** Work required **
Copy the lines below without any change, beginning with the line that contains "pose: elev=105.3 azim=326.0" and continuing through the line that contains "Dot at: (381, 236)".
## Begin
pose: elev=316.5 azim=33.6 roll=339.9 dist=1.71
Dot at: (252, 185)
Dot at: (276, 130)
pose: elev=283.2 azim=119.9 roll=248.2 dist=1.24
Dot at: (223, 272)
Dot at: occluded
## End
## Begin
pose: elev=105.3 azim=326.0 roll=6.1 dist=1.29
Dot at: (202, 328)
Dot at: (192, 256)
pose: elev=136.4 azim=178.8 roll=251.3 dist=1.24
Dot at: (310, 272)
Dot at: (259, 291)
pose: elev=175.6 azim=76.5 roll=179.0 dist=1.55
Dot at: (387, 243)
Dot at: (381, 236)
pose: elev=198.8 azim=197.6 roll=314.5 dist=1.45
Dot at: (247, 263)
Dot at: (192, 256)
## End
## Begin
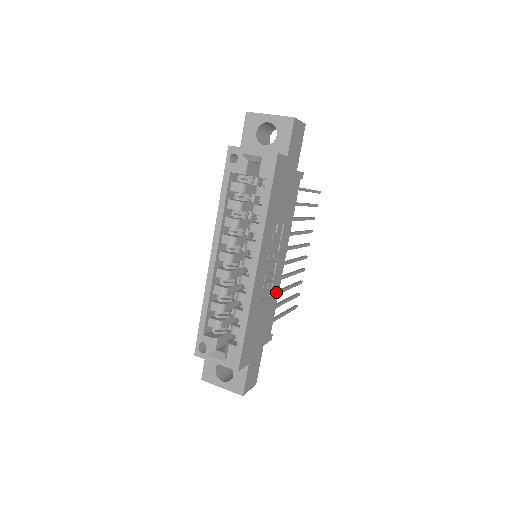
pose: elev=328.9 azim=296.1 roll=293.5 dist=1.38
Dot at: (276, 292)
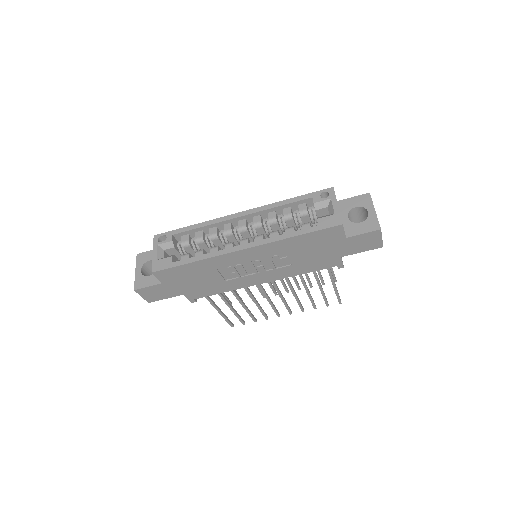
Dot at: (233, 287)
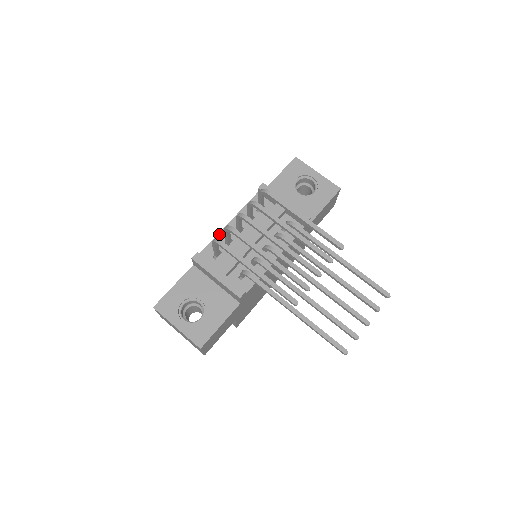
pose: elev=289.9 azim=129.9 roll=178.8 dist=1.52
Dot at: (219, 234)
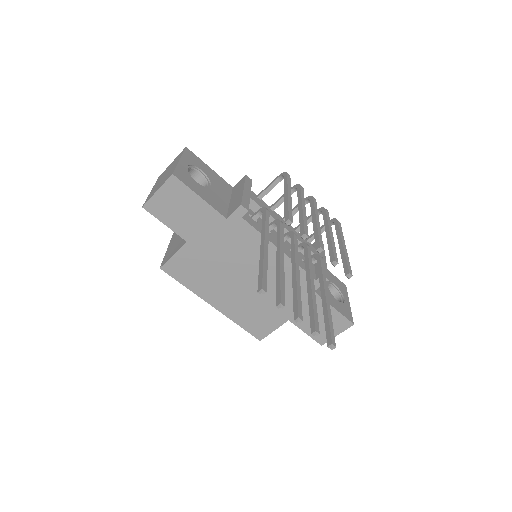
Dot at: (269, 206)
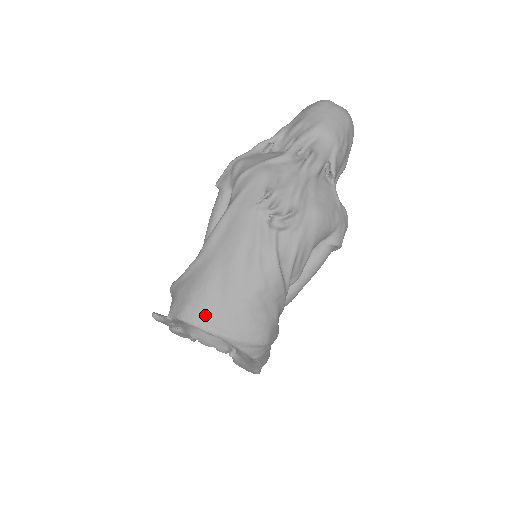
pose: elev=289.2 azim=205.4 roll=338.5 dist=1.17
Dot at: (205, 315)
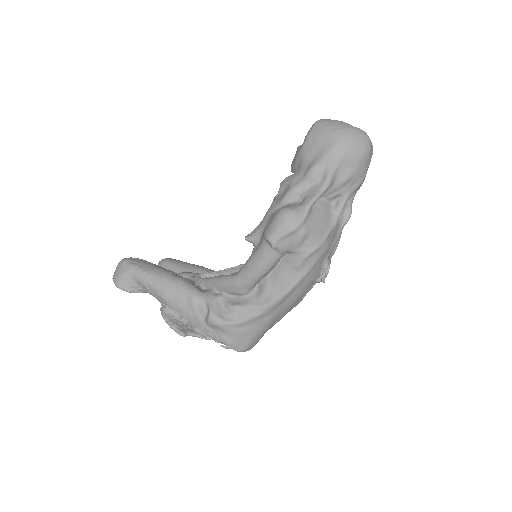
## End
** Output below **
pose: elev=105.3 azim=326.0 roll=6.1 dist=1.29
Dot at: (202, 328)
Dot at: (192, 256)
pose: elev=136.4 azim=178.8 roll=251.3 dist=1.24
Dot at: (310, 272)
Dot at: (259, 291)
pose: elev=175.6 azim=76.5 roll=179.0 dist=1.55
Dot at: (387, 243)
Dot at: (381, 236)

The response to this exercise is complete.